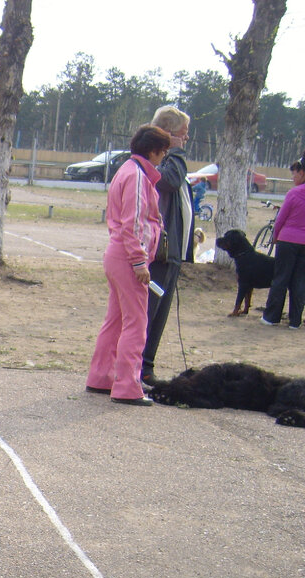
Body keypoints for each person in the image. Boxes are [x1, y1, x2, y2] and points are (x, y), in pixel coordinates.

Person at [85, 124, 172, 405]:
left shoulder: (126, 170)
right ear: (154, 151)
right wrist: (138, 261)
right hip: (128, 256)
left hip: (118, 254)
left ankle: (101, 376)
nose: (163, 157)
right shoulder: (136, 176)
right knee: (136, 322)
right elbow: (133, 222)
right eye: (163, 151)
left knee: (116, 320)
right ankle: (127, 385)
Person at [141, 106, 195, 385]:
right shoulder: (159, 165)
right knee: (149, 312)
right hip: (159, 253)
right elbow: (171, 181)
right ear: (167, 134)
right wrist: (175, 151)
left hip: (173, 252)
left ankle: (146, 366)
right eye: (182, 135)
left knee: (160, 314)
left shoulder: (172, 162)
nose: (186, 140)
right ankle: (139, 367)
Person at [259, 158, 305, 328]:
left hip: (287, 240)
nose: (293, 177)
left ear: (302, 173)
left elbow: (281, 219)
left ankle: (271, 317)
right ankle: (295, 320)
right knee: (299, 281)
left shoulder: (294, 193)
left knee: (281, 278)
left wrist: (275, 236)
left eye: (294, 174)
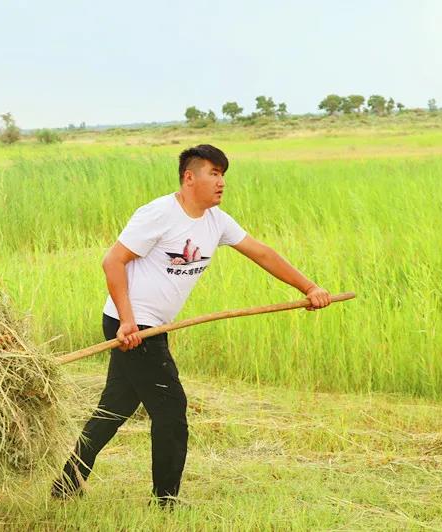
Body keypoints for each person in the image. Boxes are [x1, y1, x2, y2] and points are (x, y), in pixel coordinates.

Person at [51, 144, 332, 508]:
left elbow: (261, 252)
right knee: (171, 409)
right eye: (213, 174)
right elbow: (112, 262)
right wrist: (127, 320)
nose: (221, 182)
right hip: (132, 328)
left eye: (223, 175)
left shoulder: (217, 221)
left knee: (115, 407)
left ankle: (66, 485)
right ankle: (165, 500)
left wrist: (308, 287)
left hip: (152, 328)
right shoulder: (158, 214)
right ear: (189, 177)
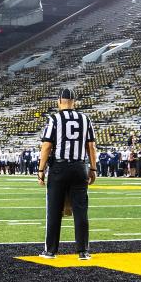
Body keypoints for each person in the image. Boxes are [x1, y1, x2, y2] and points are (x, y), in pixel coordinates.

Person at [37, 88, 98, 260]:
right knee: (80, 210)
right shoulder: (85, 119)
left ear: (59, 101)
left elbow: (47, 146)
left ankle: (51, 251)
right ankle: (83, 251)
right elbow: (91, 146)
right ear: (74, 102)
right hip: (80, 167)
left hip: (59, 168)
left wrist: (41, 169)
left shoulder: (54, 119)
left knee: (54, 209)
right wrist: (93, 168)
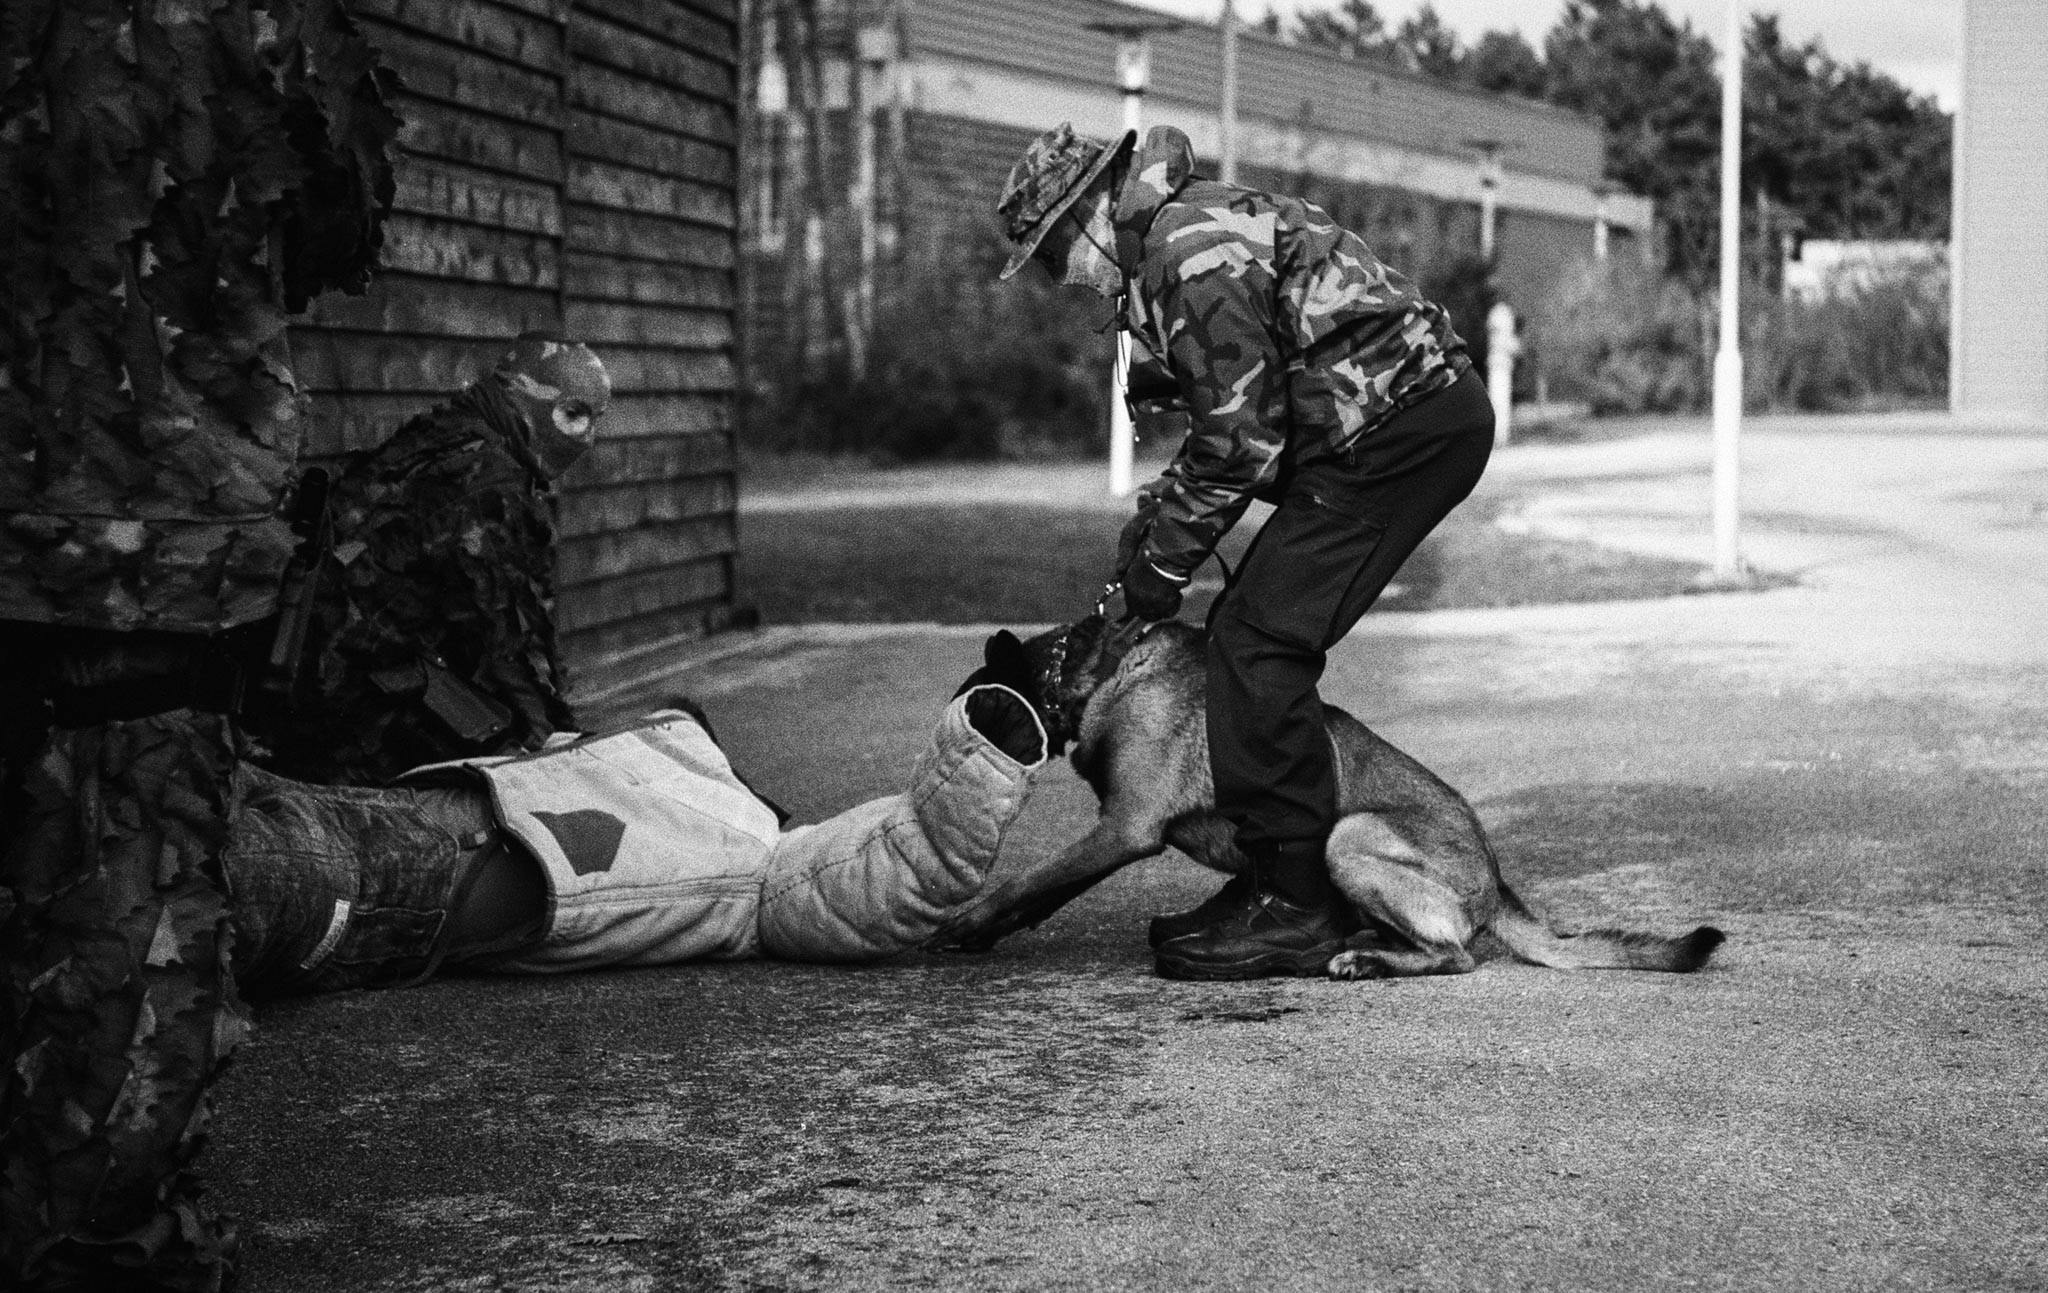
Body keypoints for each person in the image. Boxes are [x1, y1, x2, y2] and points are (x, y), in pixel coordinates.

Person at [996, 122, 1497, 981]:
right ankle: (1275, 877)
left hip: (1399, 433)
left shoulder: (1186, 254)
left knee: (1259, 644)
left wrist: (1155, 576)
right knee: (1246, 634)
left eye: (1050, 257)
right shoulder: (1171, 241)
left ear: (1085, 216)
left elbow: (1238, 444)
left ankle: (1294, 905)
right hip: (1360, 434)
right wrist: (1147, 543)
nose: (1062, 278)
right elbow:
----------
Activity »
Repeat exactly the lines from the line containing "left knee: (1259, 644)" through the end of the listing above; both boundary lines are part of the output.

Response area »
left knee: (1259, 644)
left wrist: (1155, 576)
right knee: (1246, 634)
left eye: (1050, 257)
right shoulder: (1171, 241)
left ear: (1085, 216)
left elbow: (1238, 444)
left ankle: (1294, 905)
right hip: (1360, 434)
right wrist: (1147, 543)
nose: (1062, 278)
right elbow:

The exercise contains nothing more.